Odd in a good way: Friar L palms his vial at an opportune moment after almost everyone has left seeming-dead J's chamber. In one other version I recall seeing J having time to dispose of the vial after drinkings its contents, but mostly it just doesn't seem to be an issue that her people are apt to find an empty medicine flask in the dead girl's bedroom.

Odd in a vile way: the Apothecary (whose "poverty but not [his] will consents" to sell R the outlawed poison--who is, in short, profit-driven) is a hook-nosed, heavily accented Central Casting Eastern European Jew. As, no doubt, he often was in Shakespeare's time, but still.

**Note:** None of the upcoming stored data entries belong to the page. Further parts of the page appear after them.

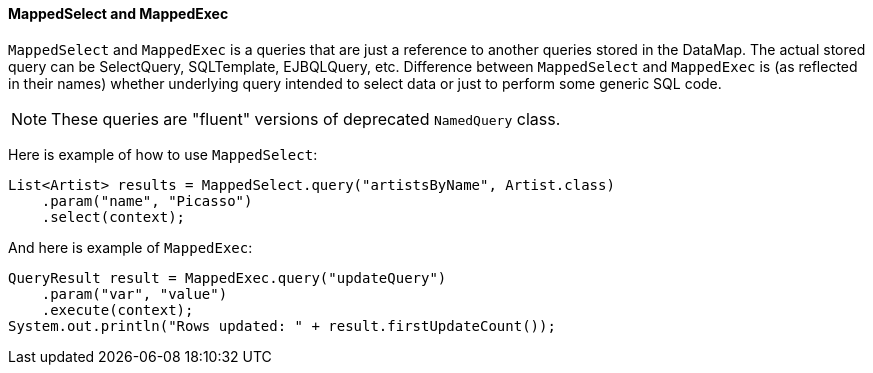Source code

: // Licensed to the Apache Software Foundation (ASF) under one or more
// contributor license agreements. See the NOTICE file distributed with
// this work for additional information regarding copyright ownership.
// The ASF licenses this file to you under the Apache License, Version
// 2.0 (the "License"); you may not use this file except in compliance
// with the License. You may obtain a copy of the License at
//
// https://www.apache.org/licenses/LICENSE-2.0 Unless required by
// applicable law or agreed to in writing, software distributed under the
// License is distributed on an "AS IS" BASIS, WITHOUT WARRANTIES OR
// CONDITIONS OF ANY KIND, either express or implied. See the License for
// the specific language governing permissions and limitations under the
// License.

==== MappedSelect and MappedExec

`MappedSelect` and `MappedExec` is a queries that are just a reference to another queries stored in the DataMap.
The actual stored query can be SelectQuery, SQLTemplate, EJBQLQuery, etc.
Difference between `MappedSelect` and `MappedExec` is (as reflected in their names) whether underlying query
intended to select data or just to perform some generic SQL code.

NOTE: These queries are "fluent" versions of deprecated `NamedQuery` class.

Here is example of how to use `MappedSelect`:

[source, java]
----
List<Artist> results = MappedSelect.query("artistsByName", Artist.class) 
    .param("name", "Picasso") 
    .select(context);
----

And here is example of `MappedExec`:

[source, java]
----
QueryResult result = MappedExec.query("updateQuery") 
    .param("var", "value") 
    .execute(context);
System.out.println("Rows updated: " + result.firstUpdateCount());
----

End-of-the-play exposition? No, this is handled beautifully: Friar L delivers the first five lines of his confession to the Prince outside the crypt, then we go inside with Capulet and wife, who are soon joined by the chiding Prince.

Most familiar faces: John Gielgud as the Chorus (that's a sonnet each at the start of acts I and II, if you're counting), 31yo Alan Rickman as fiery Tybalt, and John Paul as Montague, who I finally figured out played Marcus Vipsanius Agrippa in I, Claudius. Oh, and it wouldn't do not to praise the performance of Celia Johnson, the most convincing and engaging Nurse I've seen thus far.